As to the suggestion of being a PA…the prerequisite coursework is identical and admissions almost as competitive as med school. Pick a program and look at the stats of the incoming class. PA isn’t a good choice for somebody who felt like he or she wasn’t quite med school material. And NP? Well, keep in mind you have to first be a nurse. There may not be Ochem, but there is nursing school to get through, and admissions to 4 year programs are quite competitive.

I think one of the reasons kids stick with the pre-med dream long after they should is because they feel like they don’t want to admit that they failed at it. I really hate it when 16/17/18 year olds say that they’re going to be a doctor, and dont know why… it’s just the thing to do when you’re smart. Then they go to college and work their butts off and do poorly in some of these courses, the parents who have little dreams of their kid being a highly paid and respected doctor keep pushing them to carry on, most of whom also do not know the reality of being a doctor. Advisors and premed also are not showing them the reality of becoming a doctor. They should have a course for pre-meds that really shows the path to an MD and the actual work of being a doctor. Having residents speak to them would be great. These kids really romantic size the work, you only realize the slog after they’ve already invested too much time. I know one kid who is always repulsed by scrubby people and doesn’t want to be around them but wants to be a doctor.

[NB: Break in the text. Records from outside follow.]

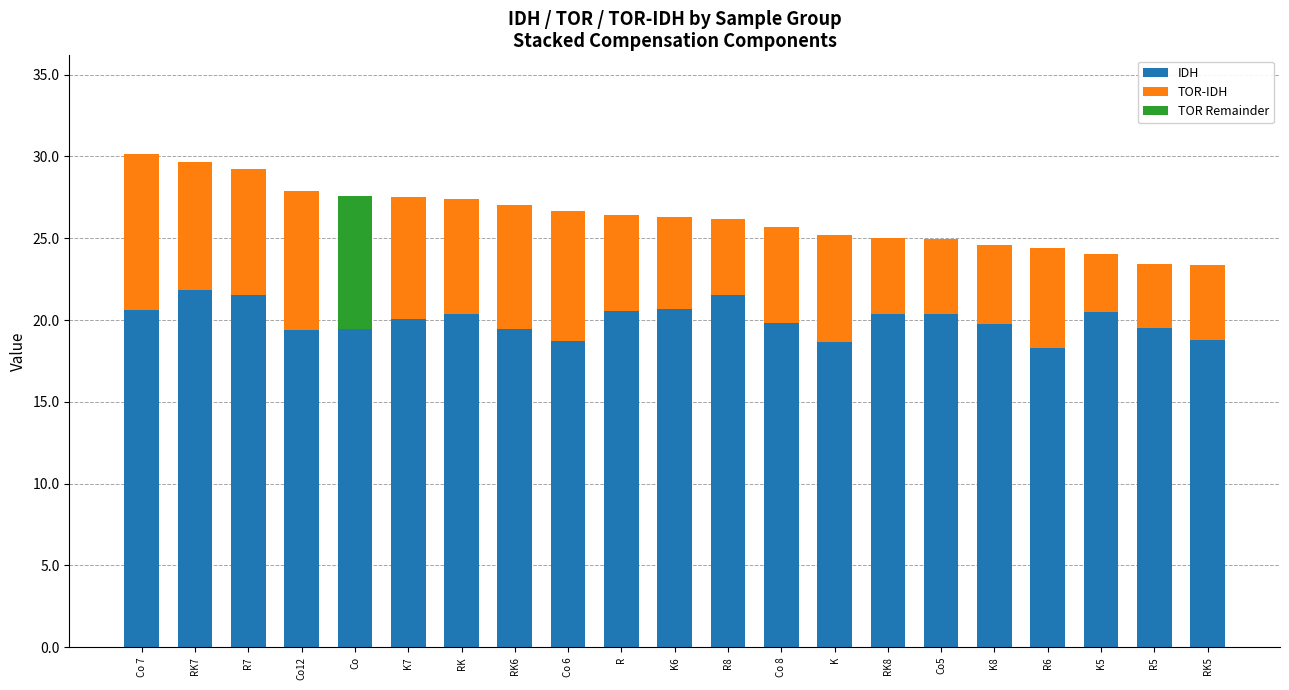

What is the total value across all series at RK6?

27.0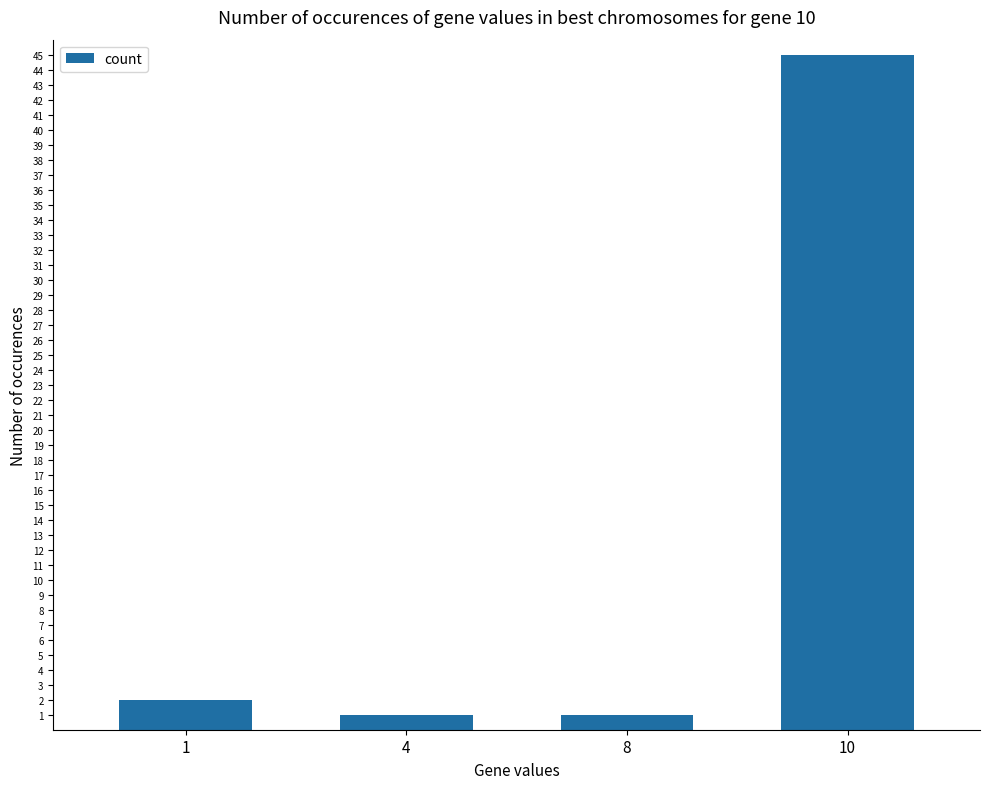

How many categories are shown in the chart?

4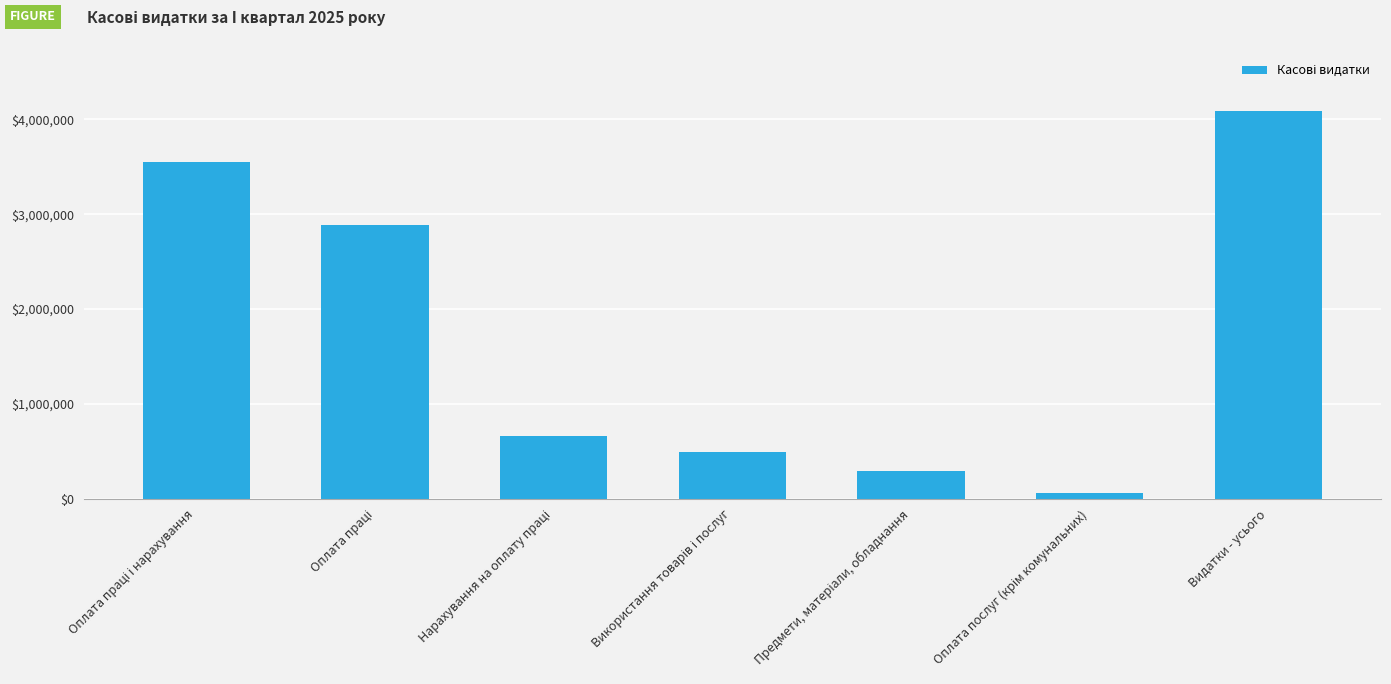

Reading right to left, extract all data points from this chart.

4087342.0	60056.6	292245.3	488037.9	659288.5	2887733.6	3547022.1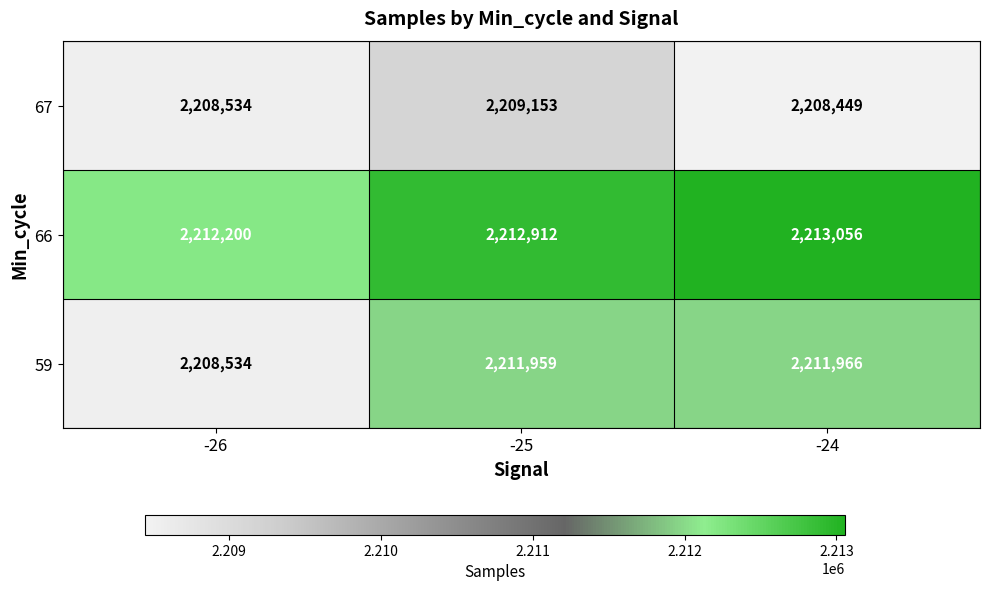

At how many categories does at least one series exceed 2210853?

3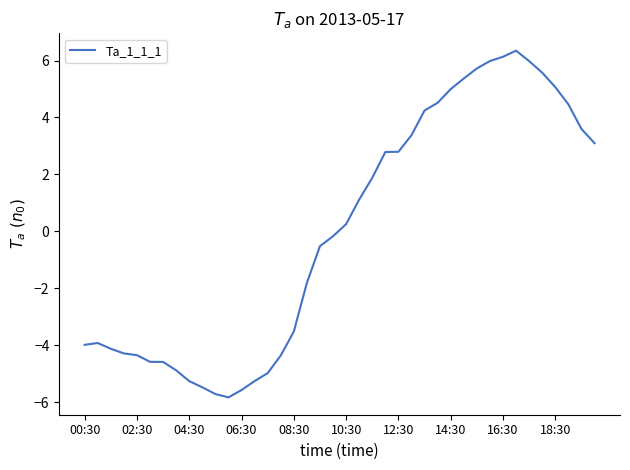

What is the difference between the maximum and minimum values?

12.2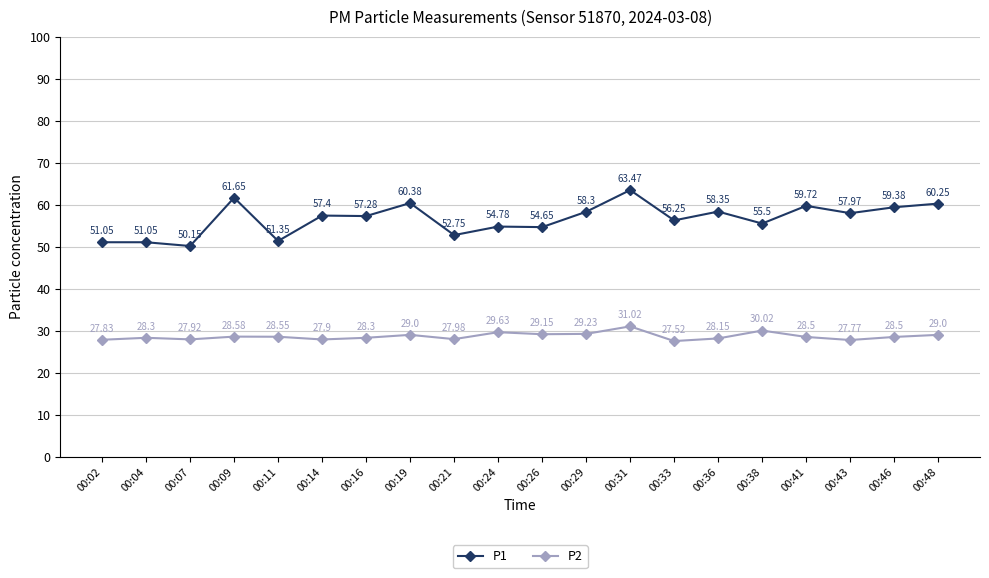

Count the number of categories in the chart.

20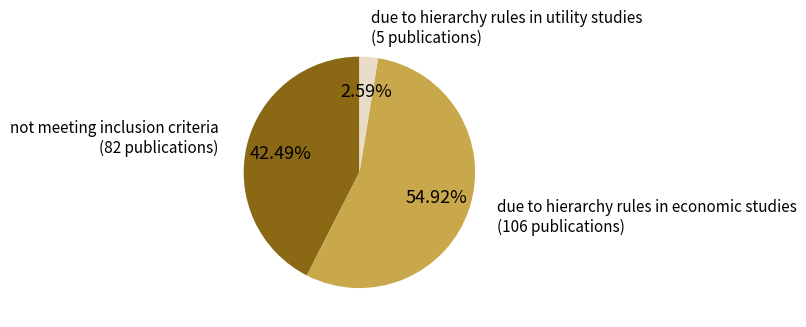

Does any single category account for the majority?

Yes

Coming from an upper-middle-class community their concept of scrubby people mean that 80% of the US population (who would be their patients) fall into that category!

Just to add my 2 cents: I don’t think many med schools will accept or look kindly on community college organic chemistry. You can do it if you want but beware. Better to take it at another college or university (pre-approved by your school) if you plan to take it over the summer.

My D majored in a chemistry field and was frantic, from the summer before freshman year about organic chemistry. She decided not to do it as a freshman, but to take gen chem first (she could have placed out) on the advice of her adviser. Turned out to be fantastic advice for her. She refreshed herself in chemistry basics, got familiar with the way the department worked, and found herself a mentor in the professor. THAT was enormously helpful to her the next year when she took organic chemistry because she had a familiar person to offer support and make sure she understood what was normal and what was a problem. as the poster above stated, she used a lot of outside resources, set a rigorous study schedule every week, never missed a review session and also made serious use of the professor’s office hours. She passed with quite a nice grade and, strangely, having done so, really feels that she is tough and competent and can handle just about anything that comes her way.

The OP has not been back, but not sure how telling her what her son should have done is helpful.

I agree with Blossom that if the son still wants to be a doctor, he should talk to his adviser or the med school adviser ASAP to figure out how this impacts his chances. One bad grade in organic, especially as a freshman, may not derail him especially if everything else is stellar and if he is at a top college. If this is the first semester of organic, and he wants to continue on the med school path (or needs organic for his major), my advice would be for him to study on his own this summer and get a tutor in the fall for the next semester of organic. If he is done with ogranic at this point, it will be very important for all his other grades to be very high.

Some kids want to be doctors because they aren’t quite sure what else to do. Others are completely passionate about the field. He has to decide what his path is.